Each CELL unit is broken down into four to six investigations, a three-day sequence of group-based work that centers around a laboratory experiment.
Students will spend the first class period of the week preparing for the lab, one day conducting the lab experiment and a third reflecting on the lab. Class will typically run 45 to 60 minutes, but some classes will meet for 90 minutes.
For third grade and older, each CELL is followed by an assessment to help the teacher judge whether students are ready to move on to the next concept.
In place of a textbook, students will keep a Student Data Record -- basically a lab booklet where they write observations and answer prompts.
ELA and math instruction that align with school-adopted Common Core State Standards are written into the curriculum. Science instruction aligns Next Generation Science Standards.

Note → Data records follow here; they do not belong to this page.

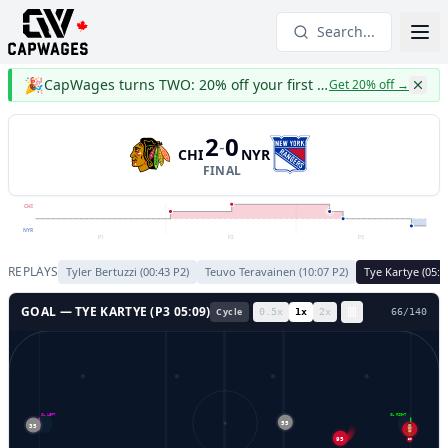
Search...
🎉
CapWages turns TWO: 20% off your first year
Get 20% off
→
2
0
-
CHI
NYR
FINAL
CHI
NYR
P1
P2
P3
REPLAYS
Tyler Bertuzzi
(
00:43
P
2
)
Teuvo Teravainen
(
10:07
P
2
)
Tye Kartye
(
05:0
GOAL —
TYE KARTYE
(P
3
05:09
)
Cycle
0.5
x
1
x
2
x
69
/
140
GL LEFT
GL RIGHT
55
35
95
30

In the past, science was snuck in whenever teachers could make time for it, and most of it was based on textbook instruction. LabLearner relies more on lecture and investigative learning.
“I think they’ll take a lot more away from it than reading in a textbook,” said Nikki Holte, who will take over as Central’s science teacher.
For Holte, returning to science after teaching multi-subject fifth grade is an exciting yet natural shift. She studied forensic science before working toward her teaching degree.
The new curriculum allows for experiential, hands-on learning, something Holte hopes will instill in her students the same love and excitement she feels for the subject.
“They learn by doing,” she said. “I hope they keep that love with them and carry it on.”
Holte will spend the next few weeks before school starts on Aug. 19 familiarizing herself with the lessons and equipment.
Until then, she hopes students seek out science with their parents in the last fleeting days of summer.
“You don’t just have to do science in school,” she said. “It’s all around you. You should always be looking to do science.”